White House denies Pence’s trip to Israel canceled
VP’s staff insist visit, originally delayed by US tax vote and rescheduled for January 14, will take place as planned
Raphael Ahren is a former diplomatic correspondent at The Times of Israel.
US Vice President Mike Pence’s office on Monday denied reports that a planned trip to Israel had been delayed indefinitely beyond January.
Responding to a tweet from The Associated Press saying, “Pence visit to Israel postponed again,” the vice president’s press secretary Alyssa Farah wrote, “This report is false. The VP is still going to Israel as planned.”
In addition, Pence’s deputy chief of staff Jarrod Agen tweeted, “As we’ve said, @VP Pence is traveling to Israel & Egypt later this month. Reports otherwise are wrong. There’s a false story circulating of a delay. It’s not true.”
Pence was originally scheduled to arrive in the region in late December, but postponed the trip due to the US administration’s efforts to push a tax reform through Congress.
It had also been speculated that the vice president canceled his trip due to the fact that Palestinian officials and leading Muslim and Christian clerics no longer wanted to receive him, in protest of US President Donald Trump’s December 6 recognition of Jerusalem as Israel’s capital.
On Monday, the Foreign Ministry published its list of foreign dignitaries due in Israel this month. Pence’s name did not appear on the list. Asked to clarify, Israeli officials said that “due to various scheduling difficulties,” no new date has yet been set for the vice president’s visit. In a later clarification, the Foreign Ministry insisted it “never said he isn’t coming.”
When the trip was rescheduled, administration officials said Pence would visit January 14, coinciding with Prime Minister Benjamin Netanyahu’s departure from Israel on a previously scheduled five-day trip to India.
Scott Pruitt, the current administrator of the US Environmental Protection Agency, is due in Israel in late January.
Pence was originally expected in Israel on December 20 after a trip to Egypt, following closely on the heels of Trump’s Jerusalem decision.

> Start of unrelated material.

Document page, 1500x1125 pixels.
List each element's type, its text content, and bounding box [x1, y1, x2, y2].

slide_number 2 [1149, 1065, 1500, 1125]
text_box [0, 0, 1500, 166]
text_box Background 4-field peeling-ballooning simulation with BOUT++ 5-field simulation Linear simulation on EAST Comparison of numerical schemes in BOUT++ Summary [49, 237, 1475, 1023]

He had been slated to hold meetings with Netanyahu and deliver an address to the Knesset. He was to end his trip to Israel with a meeting with President Reuven Rivlin and a visit to the Yad Vashem Holocaust memorial.
In Ramallah, he was to sit down with Palestinian Authority President Mahmoud Abbas, but Abbas pulled out of the meeting after denouncing Trump’s decision on Jerusalem.